If you are planning to buy a new monitor for your computer, no doubt that you will read tons of reviews, hoping they will help you to make an enlightened choice. Depending on your use case, some metrics will bear more importance than others. Gamers will privilege high refresh rates, while graphic artists will be attentive to color rendition and some mysterious things such as color space.

Color accuracy and white point

Nowadays, every specialized tech website will test and report the color accuracy of the reviewed monitor. Which is good, as it was not always the case. The principle is to measure the deviation between the colors that were asked to be displayed from the colors actually displayed. That is done by using an independent and accurate hardware device: a colorimeter.
Here is the kind of report produced.

Good values These values are quite good!

Usually, we admit that, for a particular color, a DeltaE < 2 is invisible to the naked eye.

Another important measure is the white point, expressed in Kelvin. It is the color temperature of the illuminating source. How does that translate in real life? On a bright sunny day at noon, the “white light” received on the ground lies around 5400K. On an overcast day, it is closer to 6000K or even 7000K: the light is bluer. An old incandescent light bulb emits around 2800K, which is a very warm (=yellow) light.

Thus, when a photographer sets the color temperature to 6500k, he is wishing that the rendering of his photos approximates what they would be if printed and watched under a cloudy sky.

The colorimeter can also measure the deviance of the screen from the intended color temperature. It tells me that it is around 45K far of the target (less that 1%).

Given these two reports, this screen must be close to perfection!

IT IS NOT!!!

Where are the homogeneity results?

The problem is that the colorimeter was placed at the center of the screen.
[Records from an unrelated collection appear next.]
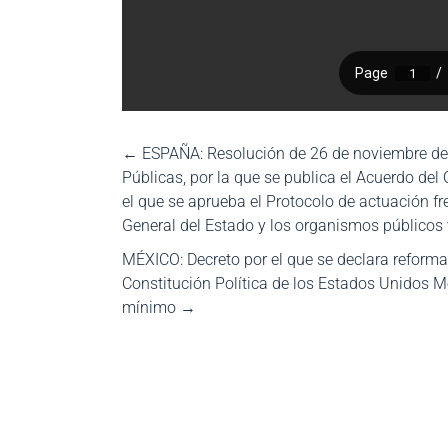
←
ESPAÑA: Resolución de 26 de noviembre de 
Públicas, por la que se publica el Acuerdo de
el que se aprueba el Protocolo de actuación fre
General del Estado y los organismos públicos 
MÉXICO: Decreto por el que se declara reforma
Constitución Política de los Estados Unidos M
mínimo
→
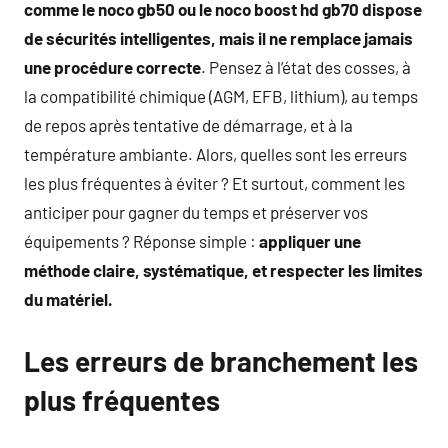
comme le noco gb50 ou le noco boost hd gb70 dispose
de sécurités intelligentes, mais il ne remplace jamais
une procédure correcte
. Pensez à l’état des cosses, à
la compatibilité chimique (AGM, EFB, lithium), au temps
de repos après tentative de démarrage, et à la
température ambiante. Alors, quelles sont les erreurs
les plus fréquentes à éviter ? Et surtout, comment les
anticiper pour gagner du temps et préserver vos
équipements ? Réponse simple :
appliquer une
méthode claire, systématique, et respecter les limites
du matériel.
Les erreurs de branchement les
plus fréquentes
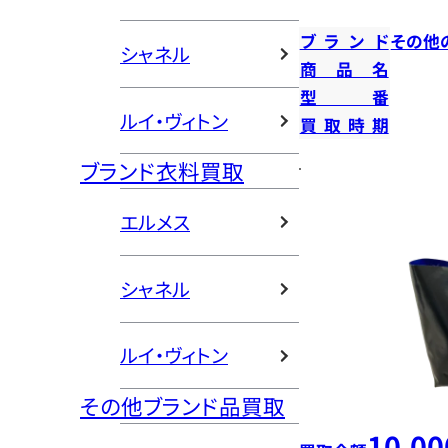
ブランド
その他
シャネル
商品名
型番
ルイ・ヴィトン
買取時期
ブランド衣料買取
エルメス
シャネル
ルイ・ヴィトン
その他ブランド品買取
10,00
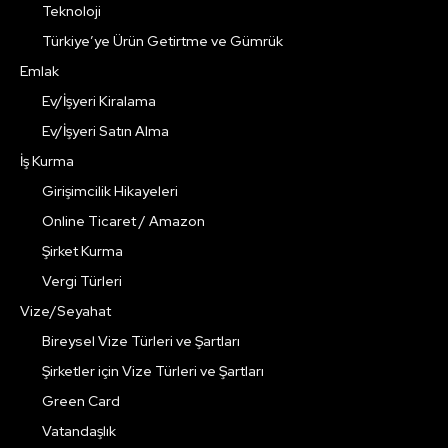
Teknoloji
Türkiye’ye Ürün Getirtme ve Gümrük
Emlak
Ev/İşyeri Kiralama
Ev/İşyeri Satın Alma
İş Kurma
Girişimcilik Hikayeleri
Online Ticaret / Amazon
Şirket Kurma
Vergi Türleri
Vize/Seyahat
Bireysel Vize Türleri ve Şartları
Şirketler için Vize Türleri ve Şartları
Green Card
Vatandaşlık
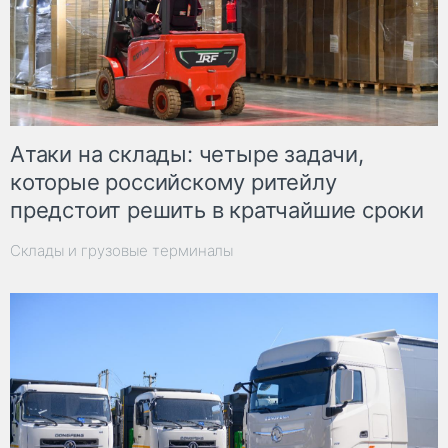
Атаки на склады: четыре задачи,
которые российскому ритейлу
предстоит решить в кратчайшие сроки
Склады и грузовые терминалы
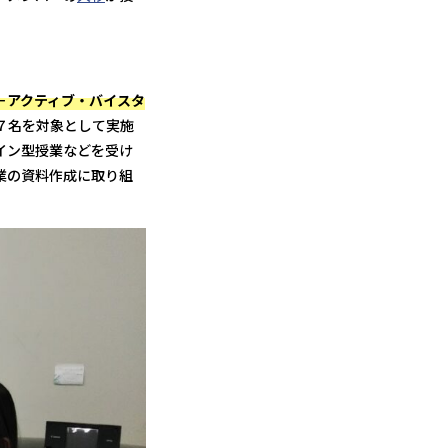
－アクティブ・バイスタ
７名を対象として実施
イン型授業などを受け
業の資料作成に取り組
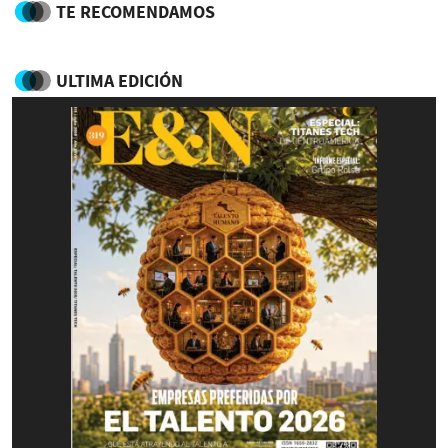
TE RECOMENDAMOS
ULTIMA EDICIÓN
Thus, all you can know by reading those reports is that this monitor features very good color accuracy in the center!

What’s the situation in the corners? If deviance is too high, you may see a color shifting when filling the screen with white pixels! Fortunately, my colorimeter software also allows me to measure the color temperature at nine different places. And the results follow: White point in the center The white point is perfect dead center. Not so much in the sides and corners.

In this report, there is a 200K difference between the left side and the right side. This is enough to be perceived with a naked eye!

And I could not measure the green / magenta tint deviation, which I can easily notice on the unit I tested.

Why is this information missing in most online reviews?

Why do the reviewing sites spend time to measure color accuracy, but never uniformity? I don’t know. It may be because moving the colorimeter is a manual operation. But without a measure of homogeneity, the provided information is incomplete.

Don’t bear me wrong. It is incomplete, but not useless: it gives a clue concerning the general quality of a screen. But if color accuracy matters to you, next time you’ll be in search for a new screen google a bit about the uniformity before purchasing. Some screen are given very good reviews across the board, but are a disappointment to many photographers.

Here is a catastrophic sample of BenQ sw2700pt. The colors are as they appear when displaying a white page!

A bad unit A very bad unit, but hey, it is accurate in the center!

The BenQ sw2700pt has a real problem of homogeneity on most units. But if you only read one or two reviews, and don’t crawl the personal blogs and specialized forums, you may never know before buying one and turning it on!